The original URL goes after `r.jina.ai/`. The response is plain Markdown — pipe to a file or read directly.

---

## When to use each layer

| Scenario | Primary choice | Why |
|----------|---------------|-----|
| Wikipedia, MDN, official docs | L1 WebFetch | Static clean HTML, fastest |
| GitHub README (public) | L1 WebFetch | Simple markup |
| Medium articles | **L2 Jina** | Member walls + heavy JS |
| Dev.to, Hashnode | **L2 Jina** | JS-rendered |
| Substack, Ghost blogs | **L2 Jina** | Partial JS rendering |
| News sites with lazy-load | **L2 Jina** | Scroll-triggered content |
| Twitter/X public threads | **L2 Jina** first, L3 CDP if truncated | Sometimes works |
| 公众号 (mp.weixin.qq.com) | **L2 Jina** | Clean Markdown extraction |
| LinkedIn articles | L3 CDP | Hard login wall |
| 小红书, B站, 微博, 飞书 | L3 CDP | 登录强制 |

---

## Token savings example

Raw HTML of a long Medium article: ~150 KB, ~50,000 tokens
Same article via Jina Reader: ~20 KB, ~7,000 tokens

**86% reduction**, with cleaner structure and no ads/nav cruft.

---

## Advanced Endpoints (optional)

If you need more than basic content extraction, Jina also offers:

- **Search**: `https://s.jina.ai/<query>` — returns top 5 results as Markdown
- **Embeddings**: `https://api.jina.ai/v1/embeddings` (requires free API key)
- **Reranker**: `https://api.jina.ai/v1/rerank` (requires free API key)

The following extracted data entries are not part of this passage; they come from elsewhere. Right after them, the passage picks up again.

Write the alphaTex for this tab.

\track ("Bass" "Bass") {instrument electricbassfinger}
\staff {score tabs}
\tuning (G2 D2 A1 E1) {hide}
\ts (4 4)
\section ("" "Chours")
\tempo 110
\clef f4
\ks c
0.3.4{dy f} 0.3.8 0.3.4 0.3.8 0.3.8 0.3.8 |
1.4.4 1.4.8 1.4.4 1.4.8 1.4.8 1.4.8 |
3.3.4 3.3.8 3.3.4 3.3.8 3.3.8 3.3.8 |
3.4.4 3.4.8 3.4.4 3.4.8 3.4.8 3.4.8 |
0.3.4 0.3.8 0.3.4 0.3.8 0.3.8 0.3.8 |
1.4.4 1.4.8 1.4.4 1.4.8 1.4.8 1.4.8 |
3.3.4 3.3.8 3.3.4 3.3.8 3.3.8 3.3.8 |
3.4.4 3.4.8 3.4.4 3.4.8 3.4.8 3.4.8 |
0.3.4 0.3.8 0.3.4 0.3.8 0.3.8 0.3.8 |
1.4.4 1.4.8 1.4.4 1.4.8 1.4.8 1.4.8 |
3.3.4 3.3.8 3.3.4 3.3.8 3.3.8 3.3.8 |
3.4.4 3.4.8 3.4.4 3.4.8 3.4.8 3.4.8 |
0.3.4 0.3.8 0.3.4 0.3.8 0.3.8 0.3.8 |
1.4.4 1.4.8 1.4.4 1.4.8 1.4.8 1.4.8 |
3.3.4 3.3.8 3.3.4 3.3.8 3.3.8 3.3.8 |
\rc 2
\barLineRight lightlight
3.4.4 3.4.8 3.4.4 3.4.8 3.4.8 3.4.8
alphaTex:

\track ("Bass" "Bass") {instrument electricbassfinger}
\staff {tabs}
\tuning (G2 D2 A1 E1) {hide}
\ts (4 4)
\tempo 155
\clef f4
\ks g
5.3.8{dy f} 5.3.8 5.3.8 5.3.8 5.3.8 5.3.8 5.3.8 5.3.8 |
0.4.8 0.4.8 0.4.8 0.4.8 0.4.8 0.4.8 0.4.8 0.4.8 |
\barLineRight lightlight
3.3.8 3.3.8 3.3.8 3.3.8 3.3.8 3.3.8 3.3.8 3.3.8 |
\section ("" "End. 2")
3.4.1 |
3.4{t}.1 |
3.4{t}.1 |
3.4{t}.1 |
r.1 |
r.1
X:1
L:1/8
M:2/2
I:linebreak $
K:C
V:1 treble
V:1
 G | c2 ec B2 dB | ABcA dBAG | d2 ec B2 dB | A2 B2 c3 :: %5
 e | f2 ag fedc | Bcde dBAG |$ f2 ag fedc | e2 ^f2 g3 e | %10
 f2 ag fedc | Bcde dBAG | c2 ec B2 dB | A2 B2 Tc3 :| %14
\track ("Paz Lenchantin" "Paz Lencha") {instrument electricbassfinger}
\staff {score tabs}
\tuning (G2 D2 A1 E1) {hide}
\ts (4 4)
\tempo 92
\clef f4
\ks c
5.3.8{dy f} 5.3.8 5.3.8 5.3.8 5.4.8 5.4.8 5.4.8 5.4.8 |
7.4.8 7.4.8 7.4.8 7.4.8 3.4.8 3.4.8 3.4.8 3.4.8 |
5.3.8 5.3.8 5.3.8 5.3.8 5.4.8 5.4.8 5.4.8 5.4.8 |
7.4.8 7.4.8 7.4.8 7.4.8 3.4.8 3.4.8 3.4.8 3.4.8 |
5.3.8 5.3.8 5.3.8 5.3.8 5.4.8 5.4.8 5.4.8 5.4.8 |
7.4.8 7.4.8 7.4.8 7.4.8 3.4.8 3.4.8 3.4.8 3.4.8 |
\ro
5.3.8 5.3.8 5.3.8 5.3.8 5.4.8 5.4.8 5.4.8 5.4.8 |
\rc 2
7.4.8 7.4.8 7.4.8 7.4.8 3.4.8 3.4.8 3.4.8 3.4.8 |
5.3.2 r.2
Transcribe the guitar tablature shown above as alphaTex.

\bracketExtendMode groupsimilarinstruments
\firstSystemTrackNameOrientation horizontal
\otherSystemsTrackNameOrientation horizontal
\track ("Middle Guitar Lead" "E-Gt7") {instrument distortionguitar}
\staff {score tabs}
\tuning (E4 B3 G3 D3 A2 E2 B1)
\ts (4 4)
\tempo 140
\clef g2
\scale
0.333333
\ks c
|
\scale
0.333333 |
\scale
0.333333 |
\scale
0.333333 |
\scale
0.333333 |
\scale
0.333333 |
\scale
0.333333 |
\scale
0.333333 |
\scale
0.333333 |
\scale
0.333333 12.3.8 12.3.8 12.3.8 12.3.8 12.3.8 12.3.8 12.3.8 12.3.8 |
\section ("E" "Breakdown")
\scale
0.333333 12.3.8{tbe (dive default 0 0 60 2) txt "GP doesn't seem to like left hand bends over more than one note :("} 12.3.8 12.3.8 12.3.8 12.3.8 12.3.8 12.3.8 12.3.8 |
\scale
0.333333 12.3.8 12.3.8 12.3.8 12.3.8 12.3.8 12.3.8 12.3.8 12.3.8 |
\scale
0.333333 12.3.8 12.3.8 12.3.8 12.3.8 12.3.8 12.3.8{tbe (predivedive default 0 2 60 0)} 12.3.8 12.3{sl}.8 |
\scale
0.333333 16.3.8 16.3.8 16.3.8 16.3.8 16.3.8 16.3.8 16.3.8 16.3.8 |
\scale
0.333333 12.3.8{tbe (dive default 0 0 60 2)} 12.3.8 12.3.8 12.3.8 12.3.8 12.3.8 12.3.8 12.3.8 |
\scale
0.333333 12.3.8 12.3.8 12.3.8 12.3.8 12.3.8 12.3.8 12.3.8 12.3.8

For DesireCore, prefer the built-in `WebSearch` tool over `s.jina.ai` for consistency.

---

## Rate Limits

- **Free tier**: ~20 requests/minute, no authentication needed
- **With free API key**: higher limits, fewer throttles
  ```bash
  curl -sL "https://r.jina.ai/https://example.com" \
       -H "Authorization: Bearer YOUR_KEY"
  ```
- Get a free key at [jina.ai](https://jina.ai) — stored in env var `JINA_API_KEY` if available

---

## Usage tips

### Cache your own results
Jina itself doesn't cache for you. If you call the same URL repeatedly in a session, save the Markdown to a temp file:

```bash
curl -sL "https://r.jina.ai/$URL" > /tmp/jina-cache.md
```

### Handle very long articles
Jina returns the full article in one response. For articles > 50K chars, pipe through `head` or extract specific sections with Python/awk before feeding back to the model context.

### Combine with CDP
When you use L3 CDP to fetch a login-gated page, you can pipe the resulting HTML through Jina for clean Markdown instead of parsing with BeautifulSoup:

```python
html = fetch_with_cdp(url)  # from references/cdp-browser.md
# Now convert via Jina (note: Jina fetches the URL itself, not your HTML)
# So this only works if the content is already visible without login:
import subprocess
md = subprocess.run(["curl", "-sL", f"https://r.jina.ai/{url}"],
                    capture_output=True, text=True).stdout
```

For truly login-gated content, you must parse the HTML directly (BeautifulSoup) since Jina can't log in on your behalf.

---

## Failure Mode

If Jina Reader returns garbage or error:
1. **Hard login wall** → escalate to L3 CDP browser
2. **Geographically restricted** → tell the user, suggest VPN or manual access
3. **Cloudflare challenge** → try L3 CDP (user's browser passes challenges naturally)
4. **404 / gone** → confirm the URL is correct

In all cases, tell the user explicitly which URL failed and what you tried.